To get C all by itself I need to undo these other two operations. First I'm going to undo the plus 32 by subtracting 32 from both sides and now I have F-32 equals 9/5 times C. Well right now C is being multiplied by a fraction and the opposite of multiplying by a fraction, the way to undo that would be to multiply by that fraction's reciprocal. I'm going to multiply by 5/9. Please don't forget these parentheses.

Everything on this left hand side of the equation is going to get multiplied by that 5/9. A lot of students make the error of just writing 5/9F take away 32, they forget that 5/9 is also multiplied by that 32. So these cancel out and I'm left with now 5/9F, 5/9 times my degrees Fahrenheit take away 5/9 times 32, we'll see what that is in a second on my calculator, and I'm going to get my answer for C. So on your calculator the way to do that product 5/9 times -32, would be to first do 5 divided by 9 then whatever that answer is you're going to multiply by 32 and sick a negative sign out front. I got 17.77 repeating so I'm going to write 17.77 repeating like that. This is my final answer.

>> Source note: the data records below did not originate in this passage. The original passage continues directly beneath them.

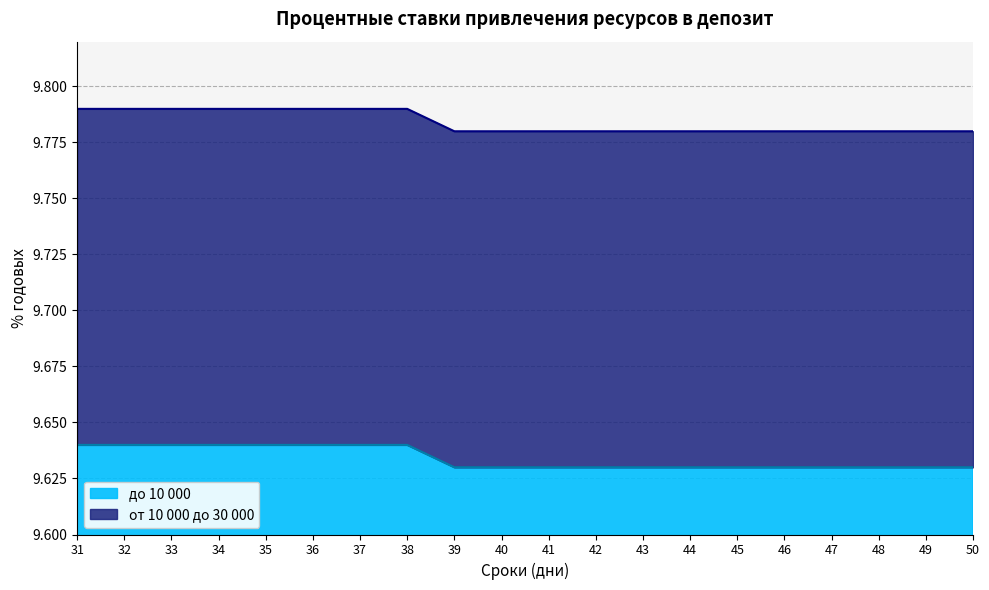

What is the value of the до 10 000 point at the 4th from the left?

9.6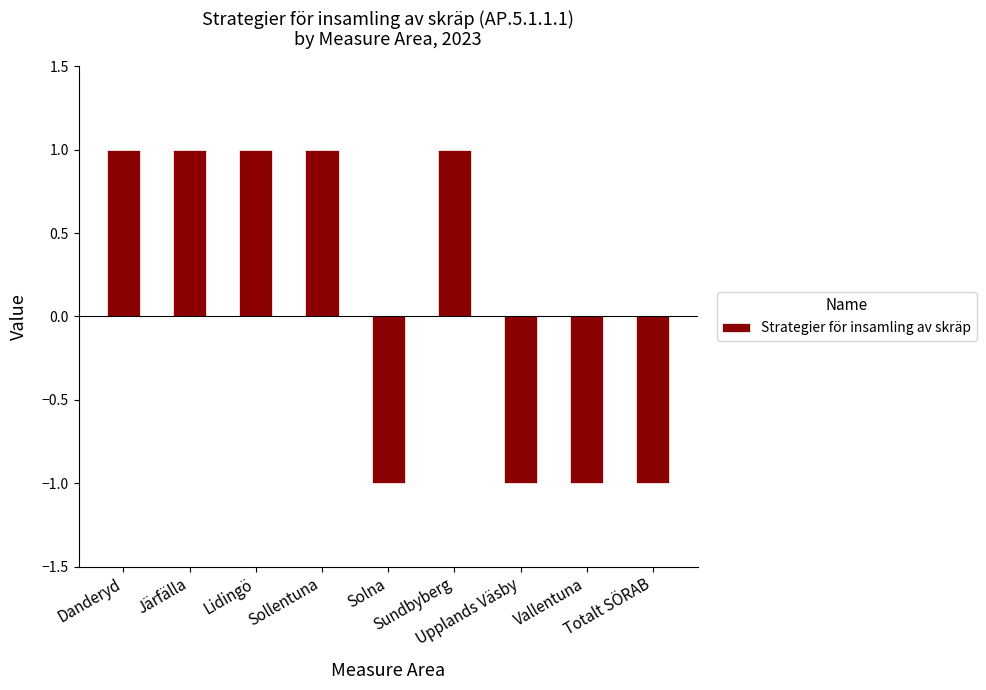

How many bars are there in total?

9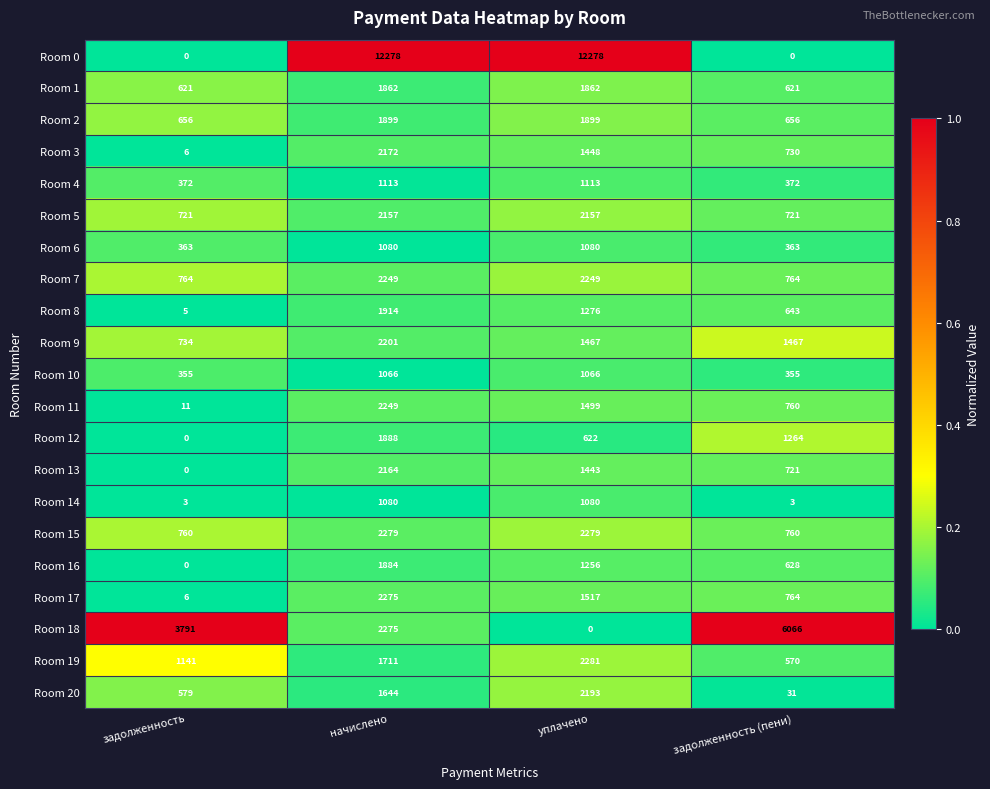

What is the total value across all series at задолженность?

10888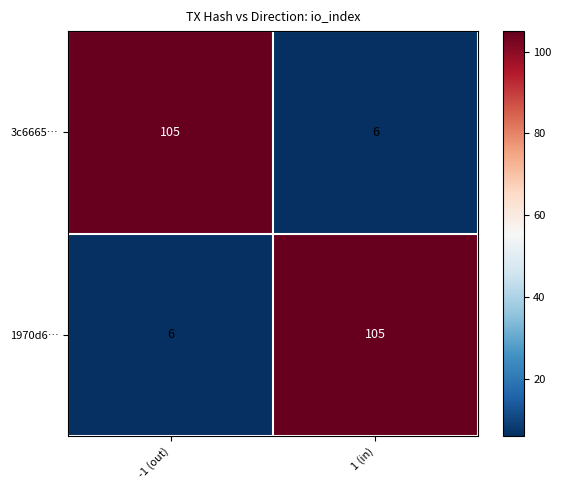

What is the total value across all series at 1 (in)?

111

If I were given a degree in Fahrenheit and I wanted to turn it into a degree in Celsius, first I would multiply by 5/9 and then take away 17.7 repeating. This, as you guys can see, is really, really useful any time you travel outside your home country like here in the United States we use Fahrenheit but I know in other places around the world they use Celsius. So this is the kind of calculation you're going to want to keep handy any time you travel.